- Exercise objective: Copy out the whole listing exactly as given. Skip the pictures.

- Material supplied:
======

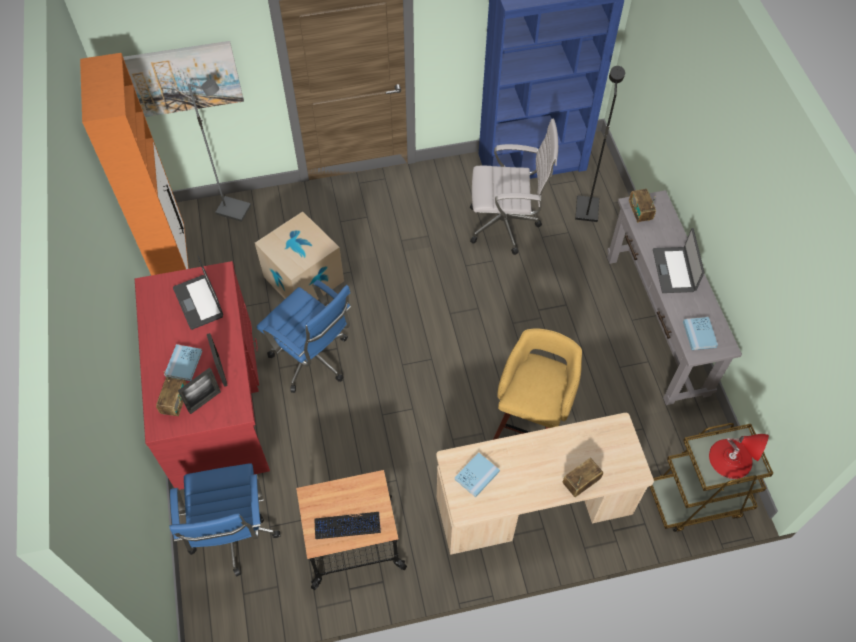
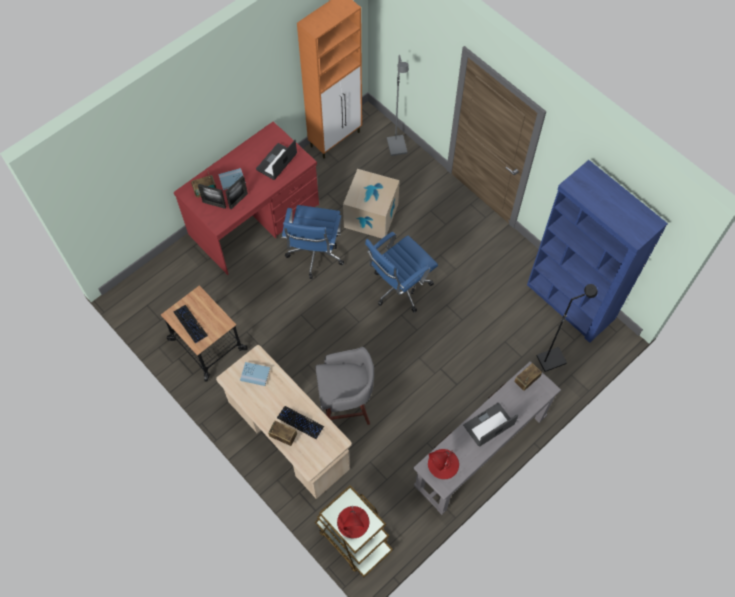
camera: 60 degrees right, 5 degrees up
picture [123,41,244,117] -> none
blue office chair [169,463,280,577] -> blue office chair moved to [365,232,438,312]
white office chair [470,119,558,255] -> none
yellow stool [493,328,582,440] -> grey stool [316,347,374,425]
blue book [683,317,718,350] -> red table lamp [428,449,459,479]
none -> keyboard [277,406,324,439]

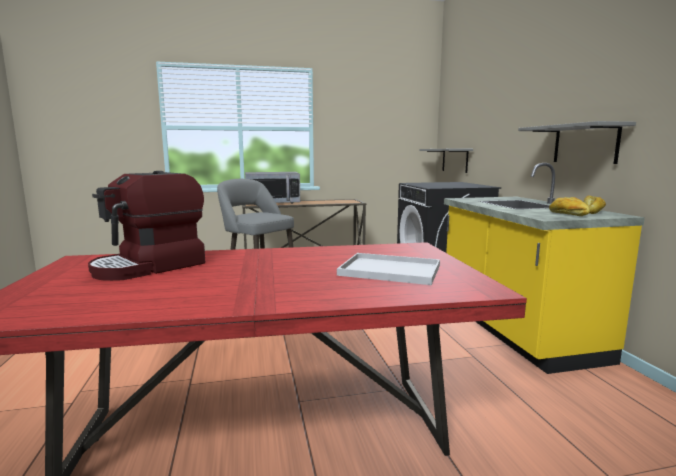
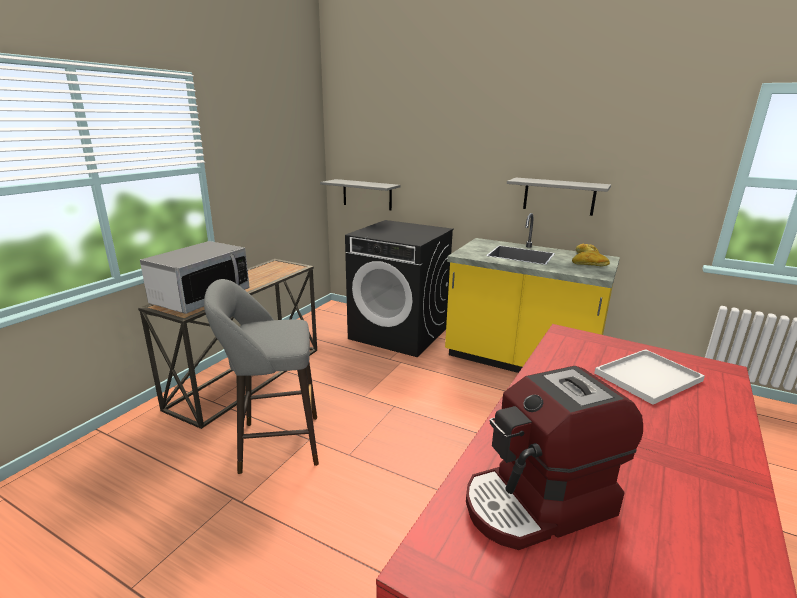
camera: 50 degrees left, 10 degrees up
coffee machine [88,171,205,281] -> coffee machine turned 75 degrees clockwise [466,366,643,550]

======

- Task answer:
camera: 60 degrees right, 5 degrees up
picture [123,41,244,117] -> none
blue office chair [169,463,280,577] -> blue office chair moved to [365,232,438,312]
white office chair [470,119,558,255] -> none
yellow stool [493,328,582,440] -> grey stool [316,347,374,425]
blue book [683,317,718,350] -> red table lamp [428,449,459,479]
none -> keyboard [277,406,324,439]

camera: 50 degrees left, 10 degrees up
coffee machine [88,171,205,281] -> coffee machine turned 75 degrees clockwise [466,366,643,550]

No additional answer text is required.